Please repeat, without alteration, the line containing "Excelsa Tazza ca" and every line that follows it to the end of the entries below, and only those lines.
"""
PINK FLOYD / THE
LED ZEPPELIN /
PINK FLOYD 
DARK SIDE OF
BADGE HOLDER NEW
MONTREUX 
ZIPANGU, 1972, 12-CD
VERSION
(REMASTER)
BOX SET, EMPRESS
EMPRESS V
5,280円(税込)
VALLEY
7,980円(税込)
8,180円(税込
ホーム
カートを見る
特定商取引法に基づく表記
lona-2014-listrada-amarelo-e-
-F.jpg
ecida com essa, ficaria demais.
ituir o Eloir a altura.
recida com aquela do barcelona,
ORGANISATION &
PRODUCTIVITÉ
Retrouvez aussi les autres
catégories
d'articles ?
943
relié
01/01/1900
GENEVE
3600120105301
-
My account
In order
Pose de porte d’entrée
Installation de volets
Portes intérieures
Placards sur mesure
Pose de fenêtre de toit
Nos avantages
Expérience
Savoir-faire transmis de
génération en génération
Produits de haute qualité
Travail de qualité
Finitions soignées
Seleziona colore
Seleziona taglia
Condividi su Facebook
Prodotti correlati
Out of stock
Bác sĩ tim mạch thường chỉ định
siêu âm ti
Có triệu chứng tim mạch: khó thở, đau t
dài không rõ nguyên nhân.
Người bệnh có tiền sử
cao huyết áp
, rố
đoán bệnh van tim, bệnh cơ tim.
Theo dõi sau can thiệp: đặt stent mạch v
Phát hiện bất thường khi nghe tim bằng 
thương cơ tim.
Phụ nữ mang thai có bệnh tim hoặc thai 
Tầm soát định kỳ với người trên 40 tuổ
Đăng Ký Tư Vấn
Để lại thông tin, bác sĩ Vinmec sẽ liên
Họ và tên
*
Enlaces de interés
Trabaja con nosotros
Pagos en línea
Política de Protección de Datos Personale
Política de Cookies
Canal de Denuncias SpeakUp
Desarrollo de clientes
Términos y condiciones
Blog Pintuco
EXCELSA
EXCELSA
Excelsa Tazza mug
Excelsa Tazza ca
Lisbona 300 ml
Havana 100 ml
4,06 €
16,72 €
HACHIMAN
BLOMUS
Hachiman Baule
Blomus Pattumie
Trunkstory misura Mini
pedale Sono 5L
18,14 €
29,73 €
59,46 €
"""
■ PROBLEM SOLUTION ■
Excelsa Tazza ca
Lisbona 300 ml
Havana 100 ml
4,06 €
16,72 €
HACHIMAN
BLOMUS
Hachiman Baule
Blomus Pattumie
Trunkstory misura Mini
pedale Sono 5L
18,14 €
29,73 €
59,46 €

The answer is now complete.